Hagel Still Undecided on Filibuster Vote

A leading Senate Republican expressed hope Sunday for a deal to end the divisive fight over the filibustering of judicial nominees, saying that "some of us might be moderately intelligent enough to figure this out."

"We need to work through this," said Sen. Chuck Hagel (search), R-Neb., who is publicly undecided about whether to endorse the GOP threat to use their Senate majority to ban such filibusters.

Hagel noted that private talks are continuing between Senate Majority Leader Bill Frist, R-Tenn., and Senate Minority Leader Harry Reid, D-Nev., in an effort to work out a compromise.

"My goodness, you've got 100 United States senators. Some of us might be moderately intelligent enough to figure this out. We would, I think, debase our system and fail our country if we don't do this," Hagel told a Sunday morning broadcast television talk show.

"But you can't give up a minority rights tool in the interest of the country, like the filibuster (search)," he said.

To Sen. Carl Levin, D-Mich., "It's that kind of statement that gives us hope."

The GOP is talking about seeking a parliamentary ruling that declares filibusters are not permitted against judicial nominees.

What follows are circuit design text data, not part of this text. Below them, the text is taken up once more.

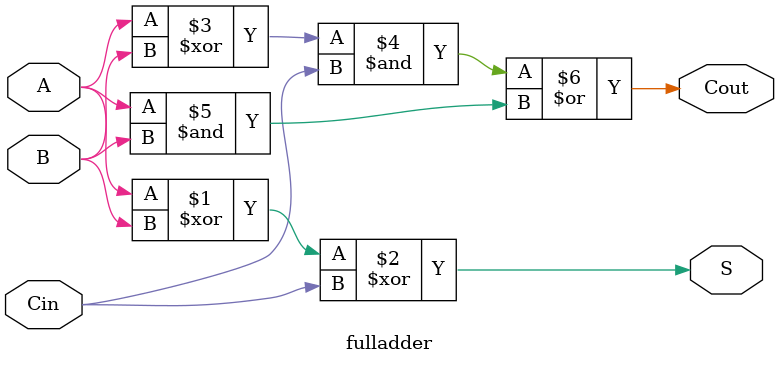
<source format=v>
module fulladder
(
 input A,
 input B,
 input Cin,
 
 output S, 
 output Cout
 );
 
  assign S = A^B^Cin;
	assign Cout = ((A^B) & Cin) | (A & B);
 
endmodule

</source>
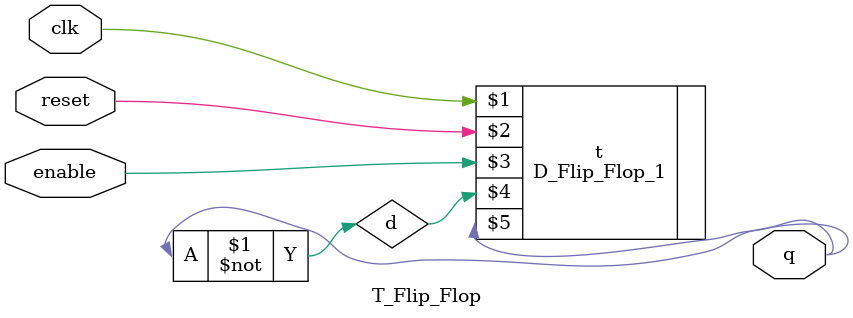
<source format=v>
module T_Flip_Flop (input clk, reset, enable,
                    output q);
  wire d;
  assign d = ~q;

      D_Flip_Flop_1 t(clk, reset, enable, d, q);

endmodule // T_Flip_Flop

</source>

That ruling would ultimately be submitted to the full Senate for a vote, with a simple majority required to prevail.

During President Bush's first term, Democrats filibustered 10 nominees to federal appeals courts and have said they will do so again this year for the seven that Bush renominated. As of late March, the Senate had confirmed 204 judges chosen by Bush, according to the Senate Judiciary Committee.

"I know that Senator Frist and Senator Reid both want to work this out," Hagel said.

It takes 60 votes in the 100-member Senate to stop a filibuster and end unlimited debate intended to block legislation or a nomination. In the current Senate, there are 55 Republicans, 44 Democrats and one independent.

The vice president can break a 50-50 tie. Passing a bill or confirming a nominee requires only a simple majority, 51 senators if all 100 senators are present.

"The United States Senate is a minority rights institution unique in the world," Hagel said. "And I don't think either side wants to give that up. Now, the other part of this, which I also believe strongly, is that presidents deserve votes on their nominees."

Yet he noted that Republicans prevented votes on many of President Clinton's choices for the federal bench.

"The Republicans' hands aren't clean on this either. What we did with Bill Clinton's nominees — about 62 of them — we just didn't give them votes in committee or we didn't bring them up," Hagel said.